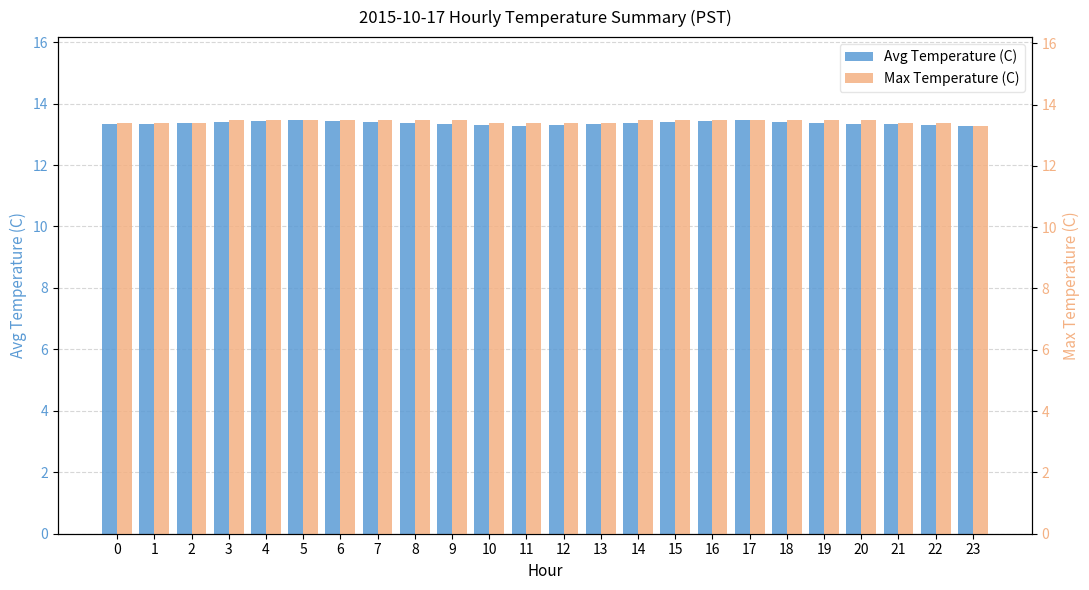

What is the value of the Max Temperature (C) bar at the 24th from the left?

13.3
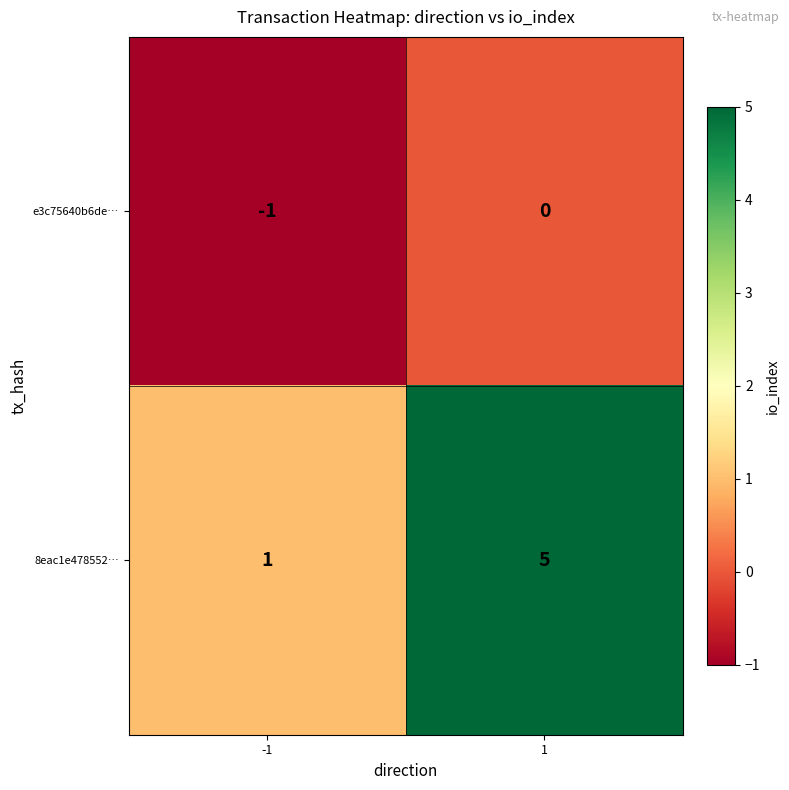

What is the average value of the 8eac1e478552… series?

3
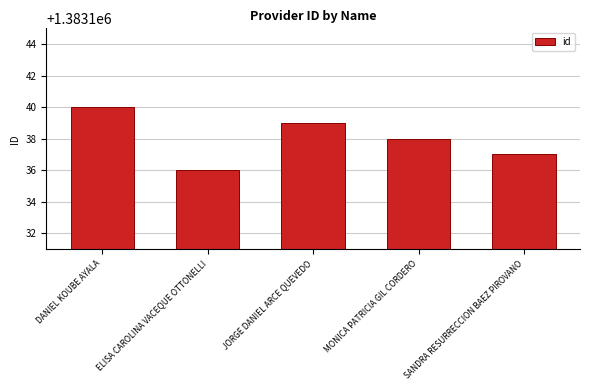

What is the smallest value displayed?

1383136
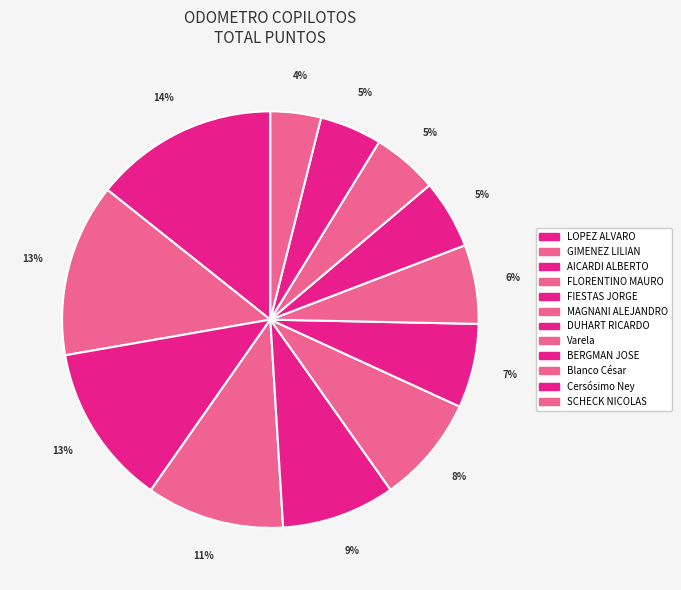

Which category has the smallest portion of the pie?

SCHECK NICOLAS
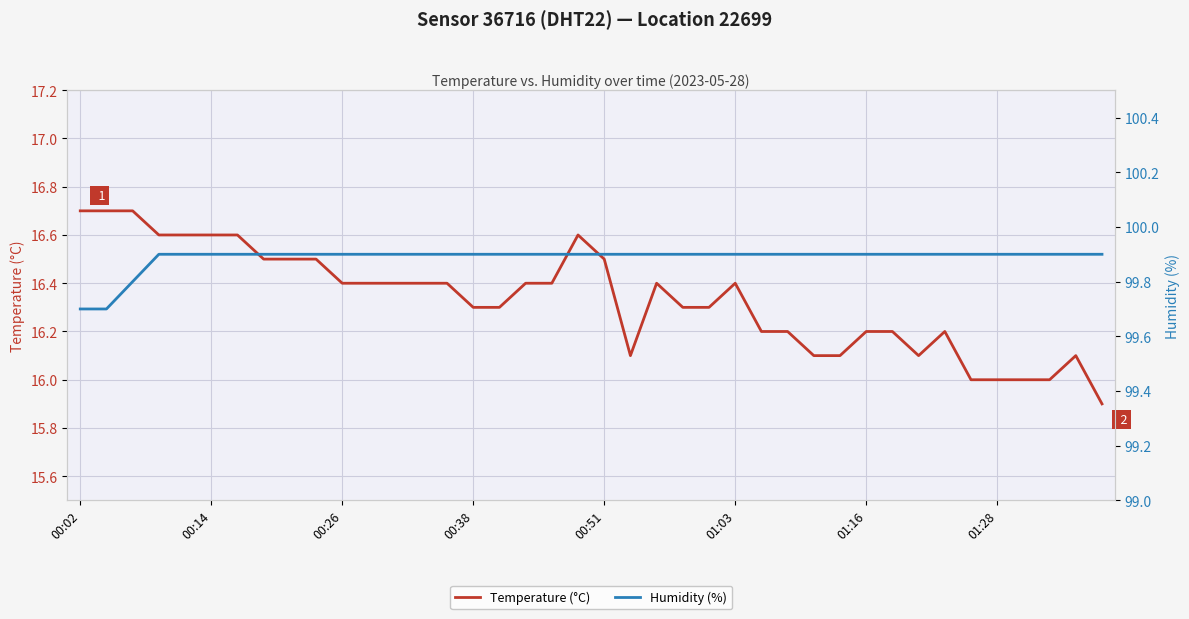

True or false: Humidity (%) and Temperature (°C) cross at least once.

False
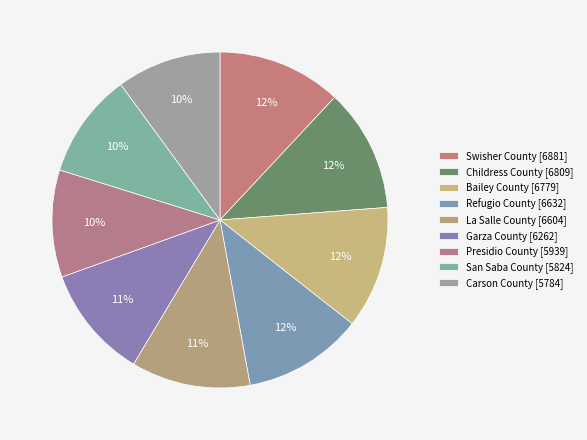

Does Carson County represent more than half of the total?

No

**What this task involves**
Reproduce, word for word, the part of the data that opens with the line containing "SCHECK NICOLAS" and runs through the end of the data, both ends included. Omit the pictures from your reproduction.

**Completed exercise**
SCHECK NICOLAS

True or false: Humidity (%) and Temperature (°C) cross at least once.

False

Does Carson County represent more than half of the total?

No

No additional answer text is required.